One of the most staggering elements of BioShock is the city, Rapture itself...

McDonagh: Yeah. I remember one of the key moments for Ken and the creative team; the game went through lots of different stylistic iterations and started out very different from how it is now.

There was a key moment where we realized that when you put something in a dark, sinister environment, bizarrely and counter-intuitively it loses some of its power. Because if you're in a cellar, you're expecting it to be a little bit scary and immediately you've got your guard up.

What we found is, if you put something horrifying next to something beautiful, it's very powerful. There's something very unsettling about it. I remember one of the great inspirations was when one the creative team watched The Shining again, which I think is one of the scariest films I've ever seen.

There's the brilliant bit where Jack Nicholson goes down into the ballroom and he meets the ghost of this bartender, and there's all these ghosts of people dancing. It's all art deco, this beautiful luminous green environment and it's absolutely terrifying, sinister and unsettling.

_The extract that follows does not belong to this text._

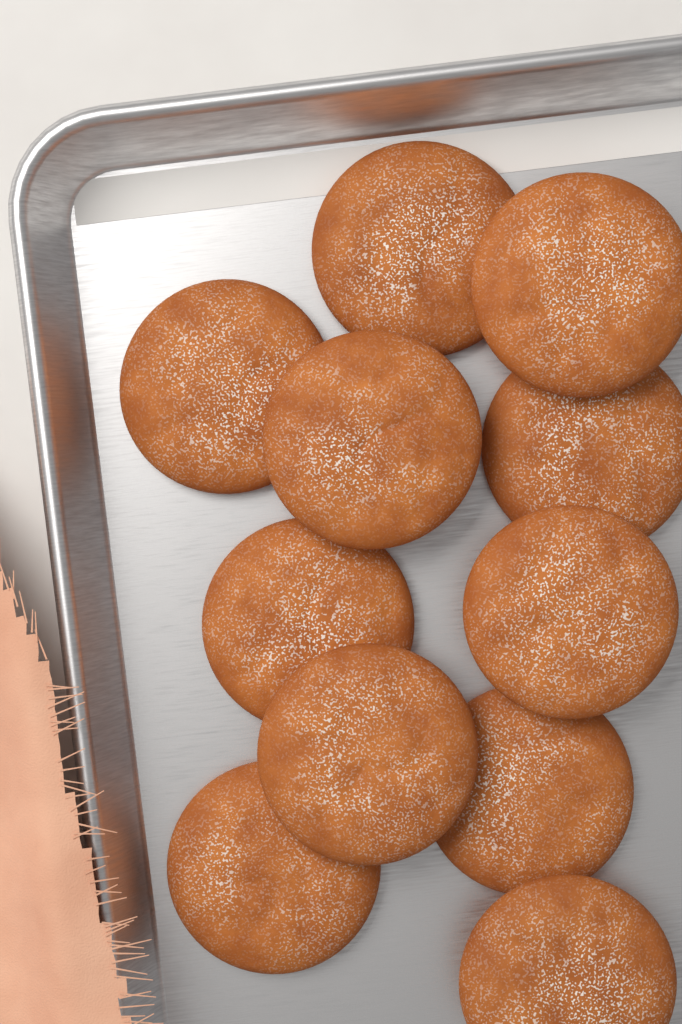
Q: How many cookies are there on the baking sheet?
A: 11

We thought wouldn't it be cool, rather than regurgitating yet another dark, gritty science fiction vision of the future, wouldn't it be cool if we did something that looked like this. That looked like New York, took all the best bits of art deco and made it very sinister. Did it work?

We think so.

McDonagh: The hardest thing to describe is the vibe, and that's what I think has really surprised people; that atmosphere of the game. I just don't think people expected it because it is incredibly tense and unsettling. I can sit and talk about it, but until you play it it doesn't mean anything.